Geçmişe dönüp baktığınızda iş yaşamında kadın olmak konusunda ne dersiniz?
Tekrar hayata gelsem yine kadın olmak, yine kendim olmak isterdim. Sadece hobi geliştiremedim kendime, buna üzülüyorum. Bir şarkı yapmayı, bir dans öğrenmeyi isterdim. Ama bundan sonra yapacağım. Bir yeteneğimi geliştireceğim.

Antalya’da kadın olmak sizce nasıl?
Antalya’da olmak Akdenizli olmaktır. Akdenizli olmayı çok seviyorum çünkü sorumluluk veriyor. Bu bir bereket, kadın da berekettir. Önemli olan yok etmek değil, üretmek ve çoğaltabilmek. Ne yapıyorsanız hep en iyisini yapabilmek önemlidir.

Yaşadığınız dönemden memnun musunuz?
Ben güzel bir dönemde doğmuşum. Aslında 1950 doğumlu olsam daha iyiydi. Yokluk dönemlerini de gördük, bilimin teknolojinin gelişimini de gördük. Amatörlükle profesyonelliğin geçiş köprüsünü gördük. Hem eskiyi hem yeniyi gördük. Benim dönemim böyle. 1960’ları da 1970’leri de gördük. Okumuş kadını da okumamışı da gördük. Ben çok memnunum çağımdan. Hepsini gördüm diye düşünüyorum.

Antalya kadın müzesi hakkındaki düşünceleriniz nelerdir?
Köklerle bağlar arasında çok önemli bir iş. Arşivcilik ve belgeleme çok önemlidir özellikle spesifik bir konuda. Çok önemli diye düşünüyorum bu çalışma. Ülkemizde müzeciliğin, arşivciliğin, belgeselciliğin oturması gerekiyor.

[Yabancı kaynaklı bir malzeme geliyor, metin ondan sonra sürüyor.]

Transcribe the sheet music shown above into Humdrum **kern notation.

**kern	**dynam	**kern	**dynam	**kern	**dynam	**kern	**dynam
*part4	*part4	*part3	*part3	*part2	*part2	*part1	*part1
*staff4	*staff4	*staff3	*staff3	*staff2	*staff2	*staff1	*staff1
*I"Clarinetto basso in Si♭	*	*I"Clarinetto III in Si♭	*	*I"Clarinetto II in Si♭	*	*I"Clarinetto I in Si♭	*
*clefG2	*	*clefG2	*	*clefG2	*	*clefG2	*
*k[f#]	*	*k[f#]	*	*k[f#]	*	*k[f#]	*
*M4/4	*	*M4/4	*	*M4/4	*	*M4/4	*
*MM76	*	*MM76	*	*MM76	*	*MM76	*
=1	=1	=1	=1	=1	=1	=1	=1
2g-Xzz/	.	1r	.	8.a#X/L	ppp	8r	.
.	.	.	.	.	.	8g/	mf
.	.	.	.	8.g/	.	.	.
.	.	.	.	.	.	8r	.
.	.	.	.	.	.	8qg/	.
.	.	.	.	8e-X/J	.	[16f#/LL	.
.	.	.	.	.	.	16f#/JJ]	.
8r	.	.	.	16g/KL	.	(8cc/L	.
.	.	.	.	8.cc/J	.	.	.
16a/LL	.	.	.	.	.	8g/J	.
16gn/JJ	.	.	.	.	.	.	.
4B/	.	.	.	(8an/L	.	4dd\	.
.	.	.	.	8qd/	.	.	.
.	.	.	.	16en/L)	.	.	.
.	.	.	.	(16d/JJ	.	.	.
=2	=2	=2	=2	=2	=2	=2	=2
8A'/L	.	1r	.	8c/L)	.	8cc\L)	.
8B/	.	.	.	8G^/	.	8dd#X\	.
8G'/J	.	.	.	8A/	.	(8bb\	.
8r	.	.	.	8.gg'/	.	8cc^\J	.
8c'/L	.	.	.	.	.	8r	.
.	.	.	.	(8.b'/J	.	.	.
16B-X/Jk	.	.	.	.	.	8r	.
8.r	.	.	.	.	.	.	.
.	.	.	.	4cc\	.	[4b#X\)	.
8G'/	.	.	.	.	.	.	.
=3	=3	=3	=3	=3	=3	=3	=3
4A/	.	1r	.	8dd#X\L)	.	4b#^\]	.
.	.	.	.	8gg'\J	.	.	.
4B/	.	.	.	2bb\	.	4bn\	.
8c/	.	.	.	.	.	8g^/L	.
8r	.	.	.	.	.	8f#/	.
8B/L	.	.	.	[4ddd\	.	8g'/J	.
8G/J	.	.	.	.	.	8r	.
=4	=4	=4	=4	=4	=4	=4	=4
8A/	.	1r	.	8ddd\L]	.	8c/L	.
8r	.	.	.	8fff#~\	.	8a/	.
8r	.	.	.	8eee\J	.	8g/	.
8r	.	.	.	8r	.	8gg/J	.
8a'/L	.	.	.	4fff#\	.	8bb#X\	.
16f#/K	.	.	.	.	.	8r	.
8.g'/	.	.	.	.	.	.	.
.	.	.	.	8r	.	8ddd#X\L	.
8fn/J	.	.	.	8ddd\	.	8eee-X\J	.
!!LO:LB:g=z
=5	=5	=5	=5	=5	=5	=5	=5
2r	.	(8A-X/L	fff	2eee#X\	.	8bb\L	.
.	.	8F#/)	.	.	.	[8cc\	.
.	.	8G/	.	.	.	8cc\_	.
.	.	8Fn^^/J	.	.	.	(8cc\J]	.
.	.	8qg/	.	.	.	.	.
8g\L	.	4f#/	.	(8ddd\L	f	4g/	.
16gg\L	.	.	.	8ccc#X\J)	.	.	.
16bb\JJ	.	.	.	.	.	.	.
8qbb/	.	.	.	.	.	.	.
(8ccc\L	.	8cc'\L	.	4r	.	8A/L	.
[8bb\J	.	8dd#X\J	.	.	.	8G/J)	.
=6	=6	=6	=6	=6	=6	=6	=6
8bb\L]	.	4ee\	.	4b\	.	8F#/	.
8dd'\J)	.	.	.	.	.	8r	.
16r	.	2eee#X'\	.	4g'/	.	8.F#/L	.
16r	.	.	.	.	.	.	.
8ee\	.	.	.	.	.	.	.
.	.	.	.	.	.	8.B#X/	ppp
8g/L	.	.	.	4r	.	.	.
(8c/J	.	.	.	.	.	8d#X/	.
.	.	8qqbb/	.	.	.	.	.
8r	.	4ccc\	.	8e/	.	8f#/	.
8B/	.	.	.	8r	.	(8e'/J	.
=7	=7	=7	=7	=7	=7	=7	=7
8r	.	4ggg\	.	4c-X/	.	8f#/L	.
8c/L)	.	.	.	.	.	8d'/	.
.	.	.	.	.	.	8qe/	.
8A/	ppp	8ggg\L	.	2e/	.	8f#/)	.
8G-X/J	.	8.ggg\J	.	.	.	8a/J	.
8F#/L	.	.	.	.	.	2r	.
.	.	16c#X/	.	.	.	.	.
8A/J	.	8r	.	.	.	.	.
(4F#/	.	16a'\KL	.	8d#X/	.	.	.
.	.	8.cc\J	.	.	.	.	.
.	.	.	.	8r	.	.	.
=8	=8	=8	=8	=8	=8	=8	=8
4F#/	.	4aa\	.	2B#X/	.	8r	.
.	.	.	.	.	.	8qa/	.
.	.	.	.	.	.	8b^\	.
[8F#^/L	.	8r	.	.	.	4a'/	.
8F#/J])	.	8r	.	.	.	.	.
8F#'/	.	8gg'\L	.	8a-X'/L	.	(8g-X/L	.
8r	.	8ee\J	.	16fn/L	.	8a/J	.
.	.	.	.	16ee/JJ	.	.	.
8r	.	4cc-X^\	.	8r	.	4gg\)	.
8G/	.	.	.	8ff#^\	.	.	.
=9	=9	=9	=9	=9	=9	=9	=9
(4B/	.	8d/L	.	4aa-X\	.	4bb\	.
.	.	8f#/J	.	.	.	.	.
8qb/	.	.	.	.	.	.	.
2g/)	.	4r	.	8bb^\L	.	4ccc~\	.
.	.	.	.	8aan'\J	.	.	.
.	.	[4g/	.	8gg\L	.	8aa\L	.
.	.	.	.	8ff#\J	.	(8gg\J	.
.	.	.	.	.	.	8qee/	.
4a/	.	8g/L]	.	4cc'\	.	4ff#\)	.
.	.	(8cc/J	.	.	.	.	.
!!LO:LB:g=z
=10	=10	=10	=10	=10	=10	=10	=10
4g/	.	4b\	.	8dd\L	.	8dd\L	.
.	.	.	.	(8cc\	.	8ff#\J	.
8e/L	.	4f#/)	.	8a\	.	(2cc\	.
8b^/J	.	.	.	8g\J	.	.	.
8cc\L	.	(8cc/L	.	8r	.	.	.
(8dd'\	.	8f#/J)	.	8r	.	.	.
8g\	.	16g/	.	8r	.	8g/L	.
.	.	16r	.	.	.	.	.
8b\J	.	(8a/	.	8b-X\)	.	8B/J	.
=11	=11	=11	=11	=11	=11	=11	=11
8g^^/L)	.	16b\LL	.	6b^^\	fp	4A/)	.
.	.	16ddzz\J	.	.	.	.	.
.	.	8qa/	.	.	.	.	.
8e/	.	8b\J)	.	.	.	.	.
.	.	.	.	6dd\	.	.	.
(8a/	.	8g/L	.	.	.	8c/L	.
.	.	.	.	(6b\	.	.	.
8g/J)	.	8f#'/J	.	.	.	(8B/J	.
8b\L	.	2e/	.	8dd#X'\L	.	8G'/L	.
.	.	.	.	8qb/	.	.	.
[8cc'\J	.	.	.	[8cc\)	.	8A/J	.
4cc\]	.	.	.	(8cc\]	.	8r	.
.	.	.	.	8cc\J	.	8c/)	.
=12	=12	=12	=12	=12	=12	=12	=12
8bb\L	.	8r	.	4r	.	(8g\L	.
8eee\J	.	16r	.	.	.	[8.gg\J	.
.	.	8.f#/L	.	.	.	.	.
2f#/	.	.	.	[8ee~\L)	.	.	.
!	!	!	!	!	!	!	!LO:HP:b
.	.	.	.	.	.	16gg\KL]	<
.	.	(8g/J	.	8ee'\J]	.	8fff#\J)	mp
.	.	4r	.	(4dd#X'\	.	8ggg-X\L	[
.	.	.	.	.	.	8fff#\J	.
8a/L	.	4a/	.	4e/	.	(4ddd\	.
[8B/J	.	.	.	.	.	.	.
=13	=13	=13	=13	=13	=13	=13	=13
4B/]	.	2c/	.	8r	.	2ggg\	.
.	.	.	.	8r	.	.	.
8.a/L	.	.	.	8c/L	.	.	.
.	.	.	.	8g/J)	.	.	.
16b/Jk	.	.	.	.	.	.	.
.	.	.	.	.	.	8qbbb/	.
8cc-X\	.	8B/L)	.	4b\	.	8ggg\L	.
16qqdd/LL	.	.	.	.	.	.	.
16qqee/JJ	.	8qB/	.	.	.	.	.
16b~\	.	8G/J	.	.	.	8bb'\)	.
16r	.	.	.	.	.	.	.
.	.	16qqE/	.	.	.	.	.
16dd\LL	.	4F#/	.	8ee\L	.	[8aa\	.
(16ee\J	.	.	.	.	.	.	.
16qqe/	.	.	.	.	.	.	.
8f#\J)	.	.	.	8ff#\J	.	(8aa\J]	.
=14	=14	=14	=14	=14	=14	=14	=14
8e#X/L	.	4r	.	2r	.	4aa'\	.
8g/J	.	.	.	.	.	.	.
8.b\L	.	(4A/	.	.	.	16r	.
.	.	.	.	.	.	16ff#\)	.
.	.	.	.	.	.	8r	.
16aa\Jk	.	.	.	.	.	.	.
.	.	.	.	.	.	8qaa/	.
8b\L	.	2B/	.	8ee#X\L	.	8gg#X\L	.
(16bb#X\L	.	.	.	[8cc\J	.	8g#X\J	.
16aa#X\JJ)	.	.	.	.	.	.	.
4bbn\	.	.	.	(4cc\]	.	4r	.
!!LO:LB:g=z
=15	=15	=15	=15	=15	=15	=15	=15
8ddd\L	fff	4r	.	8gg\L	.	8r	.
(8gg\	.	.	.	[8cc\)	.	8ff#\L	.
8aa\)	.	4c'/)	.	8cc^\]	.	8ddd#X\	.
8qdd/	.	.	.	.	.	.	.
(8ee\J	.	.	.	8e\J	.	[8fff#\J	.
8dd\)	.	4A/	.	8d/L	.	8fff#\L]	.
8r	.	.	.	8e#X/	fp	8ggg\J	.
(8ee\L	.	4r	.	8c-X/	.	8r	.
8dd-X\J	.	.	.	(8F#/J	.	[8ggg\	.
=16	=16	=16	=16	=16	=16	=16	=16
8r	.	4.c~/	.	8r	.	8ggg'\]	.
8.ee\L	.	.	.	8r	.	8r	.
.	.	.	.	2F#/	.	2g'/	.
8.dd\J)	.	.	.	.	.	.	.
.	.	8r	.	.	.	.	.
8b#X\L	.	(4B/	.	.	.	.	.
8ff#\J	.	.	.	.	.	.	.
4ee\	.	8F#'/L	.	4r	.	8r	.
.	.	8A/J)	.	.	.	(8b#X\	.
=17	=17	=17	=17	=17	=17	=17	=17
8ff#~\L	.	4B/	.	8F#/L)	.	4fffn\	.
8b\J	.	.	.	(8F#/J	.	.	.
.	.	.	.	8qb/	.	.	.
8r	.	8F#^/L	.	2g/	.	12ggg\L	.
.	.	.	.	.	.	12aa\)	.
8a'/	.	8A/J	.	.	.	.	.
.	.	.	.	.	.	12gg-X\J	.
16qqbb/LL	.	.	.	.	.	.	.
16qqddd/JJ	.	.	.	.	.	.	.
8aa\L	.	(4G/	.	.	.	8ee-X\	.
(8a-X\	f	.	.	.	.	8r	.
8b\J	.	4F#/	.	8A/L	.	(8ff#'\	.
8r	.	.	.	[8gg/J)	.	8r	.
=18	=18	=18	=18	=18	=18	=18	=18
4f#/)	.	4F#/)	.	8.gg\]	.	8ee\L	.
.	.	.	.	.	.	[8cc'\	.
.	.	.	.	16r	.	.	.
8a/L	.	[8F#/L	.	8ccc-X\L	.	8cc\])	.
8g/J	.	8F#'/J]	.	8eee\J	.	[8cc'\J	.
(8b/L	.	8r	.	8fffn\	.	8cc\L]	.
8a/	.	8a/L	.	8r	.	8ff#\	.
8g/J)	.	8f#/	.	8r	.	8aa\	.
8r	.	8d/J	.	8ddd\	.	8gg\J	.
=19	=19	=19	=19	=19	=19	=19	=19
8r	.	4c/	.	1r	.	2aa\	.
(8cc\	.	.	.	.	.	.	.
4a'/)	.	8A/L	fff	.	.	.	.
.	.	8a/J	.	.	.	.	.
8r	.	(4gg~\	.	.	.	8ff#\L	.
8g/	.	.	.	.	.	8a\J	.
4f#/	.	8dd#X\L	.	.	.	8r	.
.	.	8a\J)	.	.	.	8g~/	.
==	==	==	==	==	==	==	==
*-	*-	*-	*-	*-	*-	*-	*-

Antalya kadın müzesinde ne görmek isterdiniz?
Üreten kadınlar olmalı müzede. Antalya’da ipekböcekçiliği çok önemli bir konudur kadınların üretimi adına. Tarımsal Üretimde kadınlar vardı hep. Karanfil üretiminde kadınların olduğunu iyi biliyorum. Diğer alanları çok iyi bilmiyorum. Bilmediklerimi de müzeniz sayenizde öğrenmiş olacağım herkes gibi.